## WORK INSTRUCTION
Transcribe every record verbatim; no pictures.

## RECORDED INFORMATION
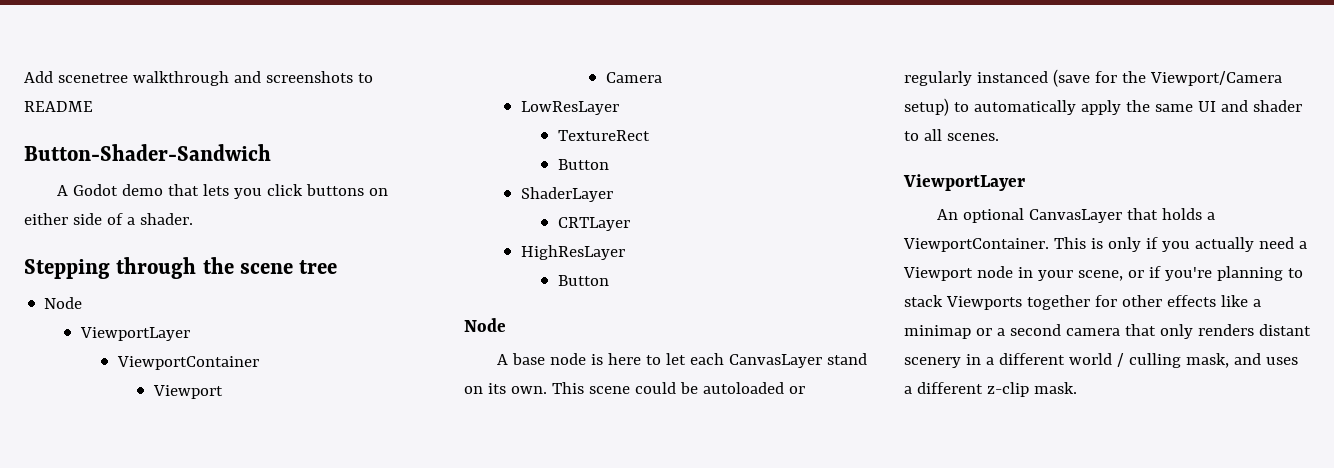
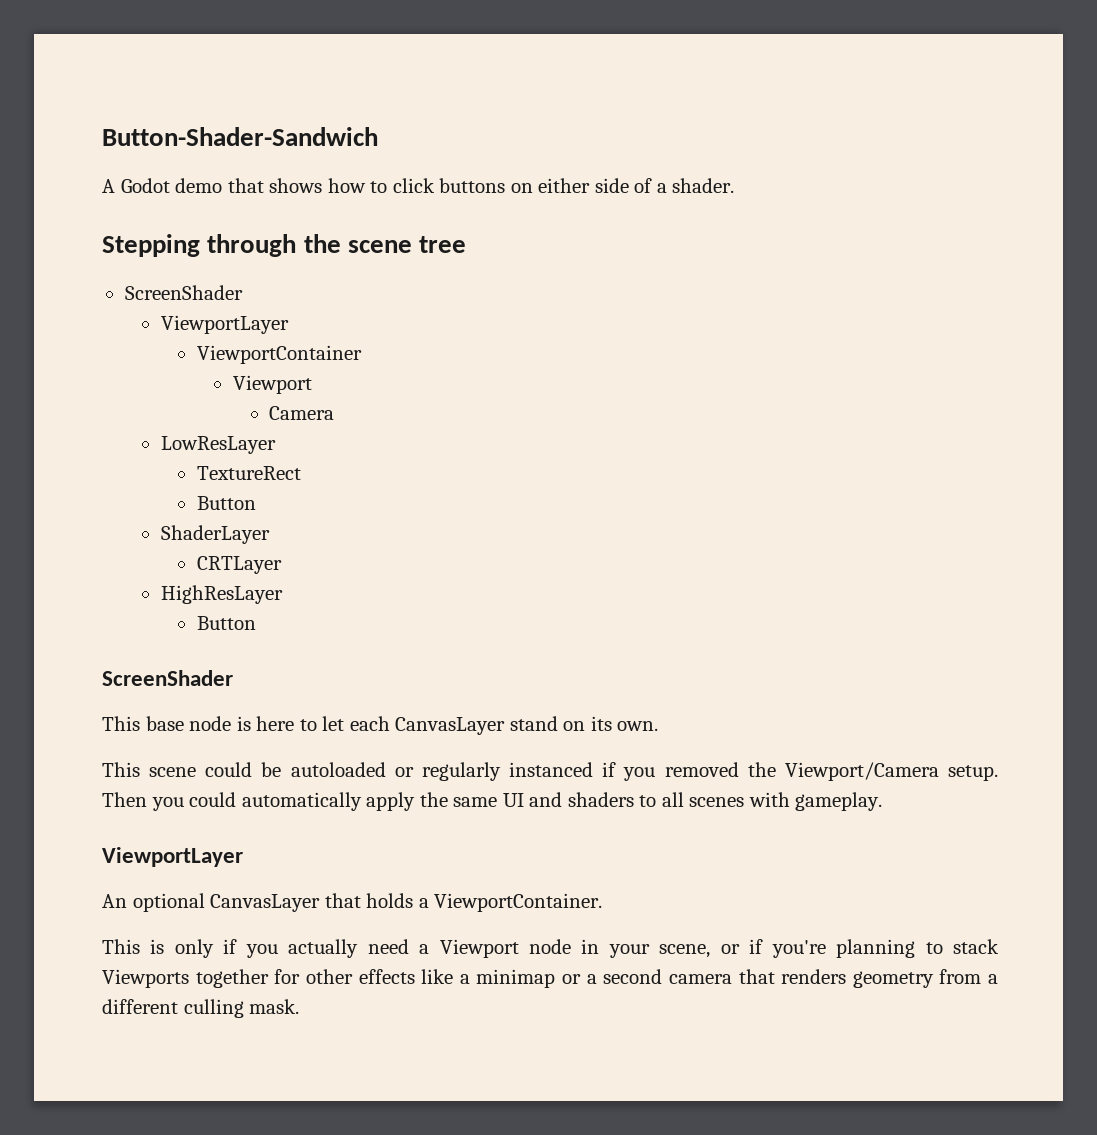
[24,71,373,86] [24,101,93,112] Add scenetree walkthrough and screenshots to README // -> (102, 136) none
[203,184,263,199] lets you -> [269,178,388,193] shows how to
[44,297,83,309] Node -> [124,285,243,300] ScreenShader
[464,318,506,332] [497,354,509,365] Node // A -> [102,670,233,686] [102,716,140,731] ScreenShader // This
(547, 390) none -> (659, 726) //
[1052,69,1282,87] [904,98,969,116] (save for the Viewport/Camera setup) to -> [602,762,999,781] [102,792,237,811] if you removed the Viewport/Camera setup. Then you could
[1252,100,1302,112] shader -> [567,792,634,807] shaders
[946,133,999,141] scenes. -> [689,792,883,811] scenes with gameplay.
(1049, 245) none -> (603, 902) //
[1159,324,1311,339] [904,353,1298,368] [904,382,1029,397] only renders distant scenery in a different world / culling mask, and uses a different z-clip -> [781,969,998,988] [102,999,244,1018] renders geometry from a different culling

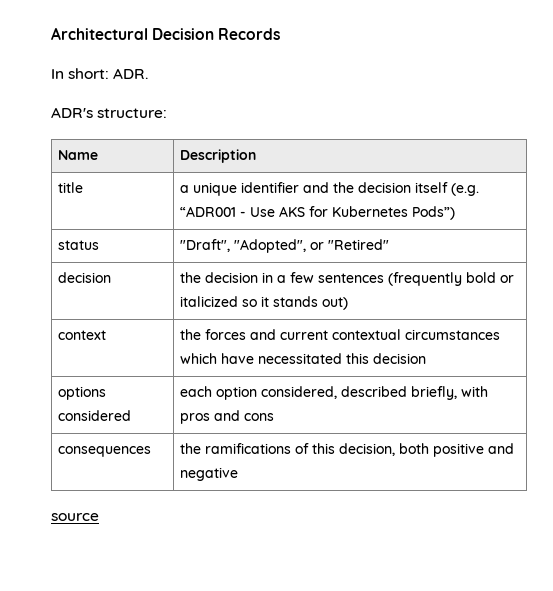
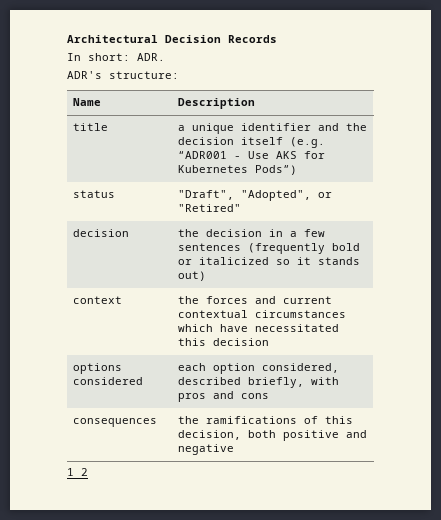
[51,513,99,521] source -> [67,468,88,476] 1 2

## EXERCISE SOLUTION
[24,71,373,86] [24,101,93,112] Add scenetree walkthrough and screenshots to README // -> (102, 136) none
[203,184,263,199] lets you -> [269,178,388,193] shows how to
[44,297,83,309] Node -> [124,285,243,300] ScreenShader
[464,318,506,332] [497,354,509,365] Node // A -> [102,670,233,686] [102,716,140,731] ScreenShader // This
(547, 390) none -> (659, 726) //
[1052,69,1282,87] [904,98,969,116] (save for the Viewport/Camera setup) to -> [602,762,999,781] [102,792,237,811] if you removed the Viewport/Camera setup. Then you could
[1252,100,1302,112] shader -> [567,792,634,807] shaders
[946,133,999,141] scenes. -> [689,792,883,811] scenes with gameplay.
(1049, 245) none -> (603, 902) //
[1159,324,1311,339] [904,353,1298,368] [904,382,1029,397] only renders distant scenery in a different world / culling mask, and uses a different z-clip -> [781,969,998,988] [102,999,244,1018] renders geometry from a different culling

[51,513,99,521] source -> [67,468,88,476] 1 2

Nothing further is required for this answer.